Adalis Munoz: Dreaming of an Olympic Poomsae routine
Poomsae taekwondo has grown dramatically in recent years and for athletes like 20-year-old American Adalis Munoz the hope is that one day the discipline might – just might – join kyorugi in the world’s ultimate sporting arena: The Olympic Games.
“I’m excited to see how poomsae is growing,” Munoz said. “There has definitely been a rise in competition over the past two years. I hope that poomsae will be included in the Olympics.”
While there are, as yet, no indications that poomsae will get the Olympic nod, the growth was very clear to see at the 10th WTF World Taekwondo Poomsae Championships, in Lima, Peru, which boasted a record number of athletes and teams.
Munoz took gold in the individual freestyle – defending the gold medal she had won at the two years earlier. Having now won gold at two consecutive world championships and many national titles, Munoz is now a well-established name in freestyle poomsae.
She trains six hours a day and is always pushing herself to improve. “I worked hard on jumping higher,” she said. “I wanted to showcase getting comfortable in the air and not being afraid of going higher.”
Munoz choreographs her own routines with her mother. Only then does she share them with her coach, Barbara Brand, to check what looks good and what does not – the end result is 80 percent of her final program comes from herself. This allows her to focus her routine on what she believes are winning elements such as soaring jumps and cartwheels – while making sure the routine is “practical” and not too “crazy.”

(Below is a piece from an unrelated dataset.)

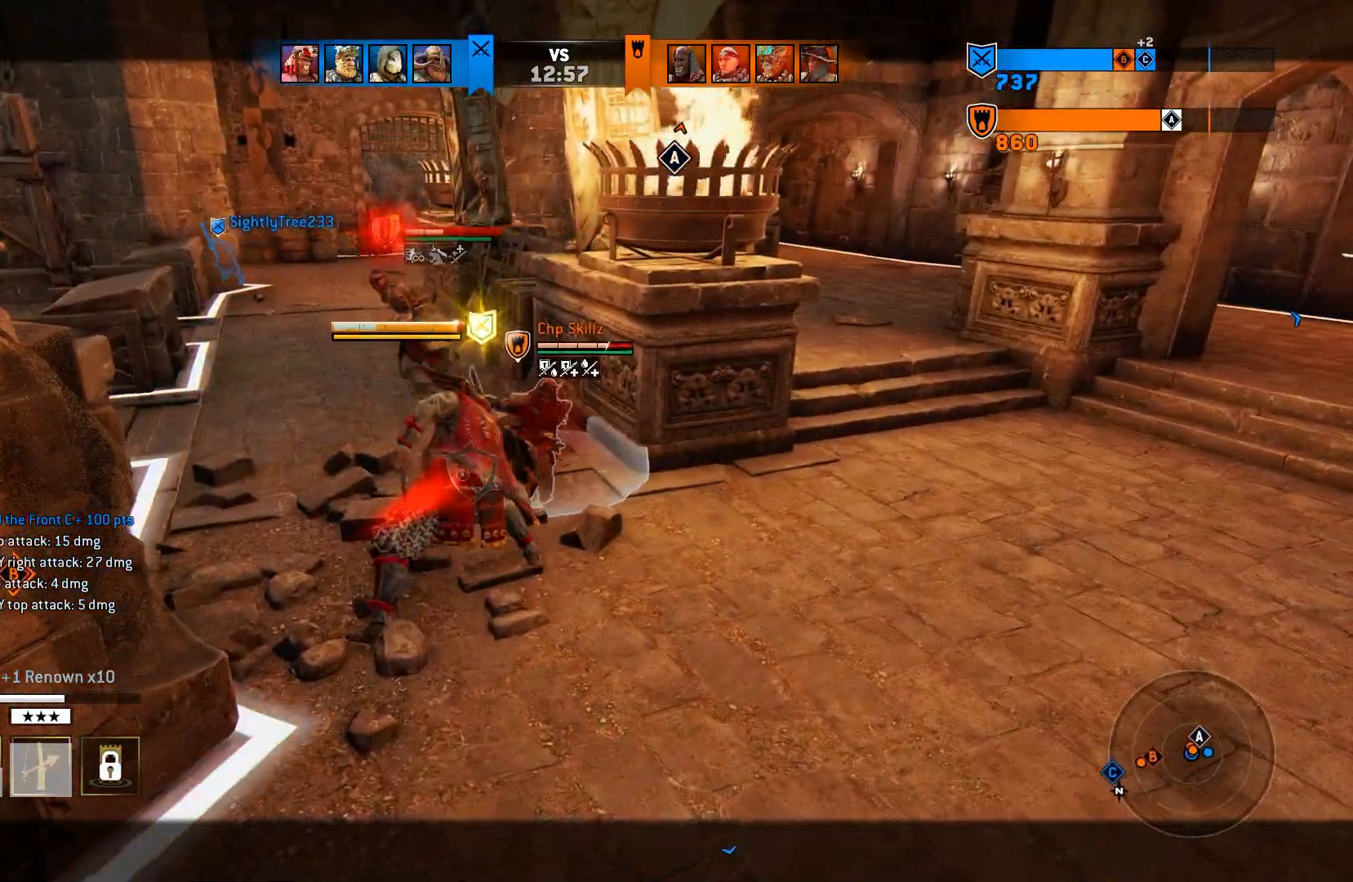
{"buttons": ["L2"], "left_stick": "up", "right_stick": "center", "events": [[117, "right_stick", "center"], [383, "left_stick", "up"]]}
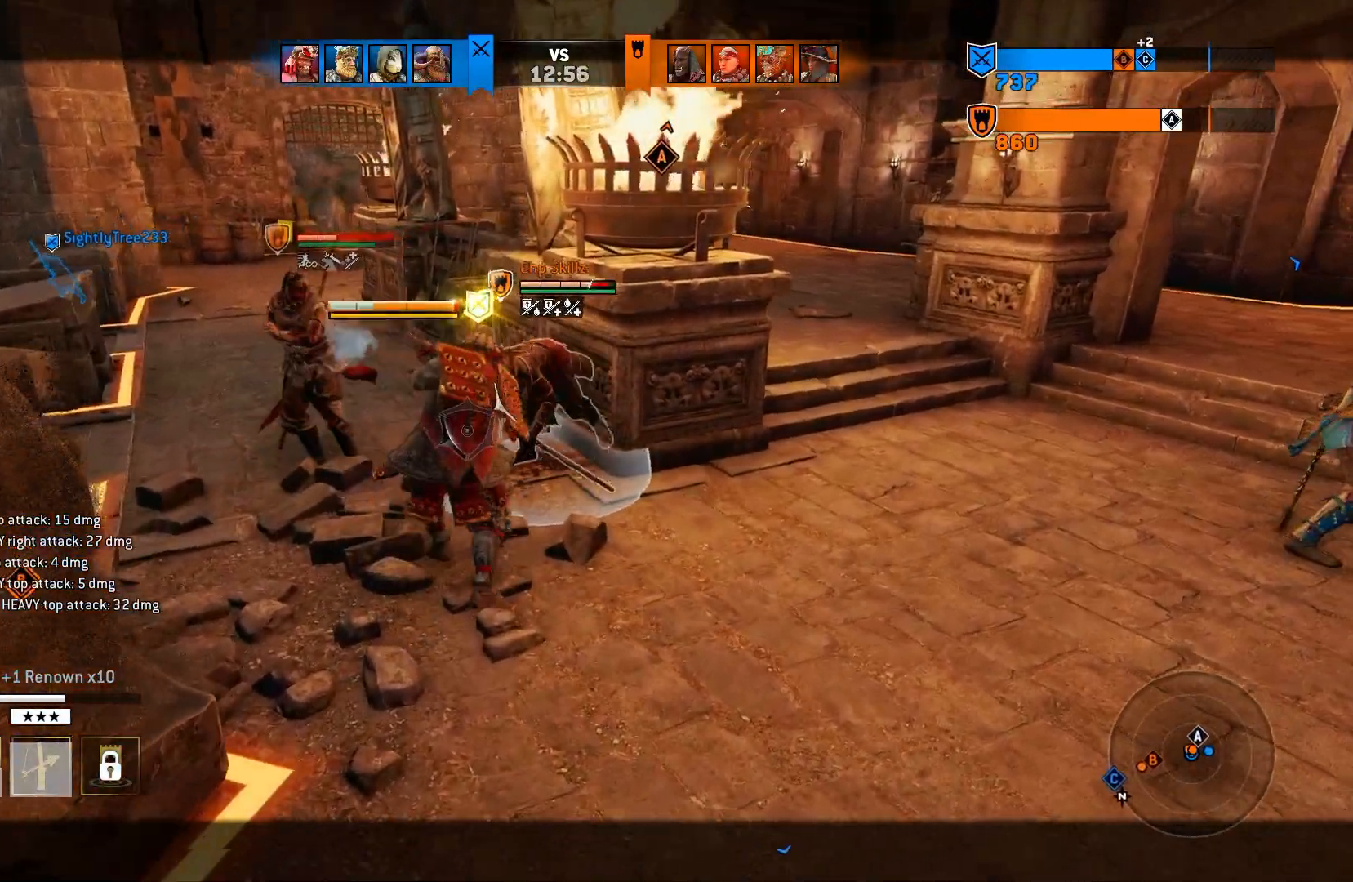
{"buttons": ["L2", "R2"], "left_stick": "up-left", "right_stick": "left", "events": [[267, "left_stick", "up-left"], [317, "right_stick", "left"], [383, "R2", "down"]]}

Munoz believes it’s important there are effective fighting applications in her routine: “That’s part of tradition.” But it is the freedom freestyle offers her that really attracts her to the sport. “Freedom to express yourself, with your music choice,” she advised. “If you want the audience to feel something, you put in emotion.”
At just 20, Munoz continues to hope that one day she will have the chance to express herself and light up the audience on the Olympic stage.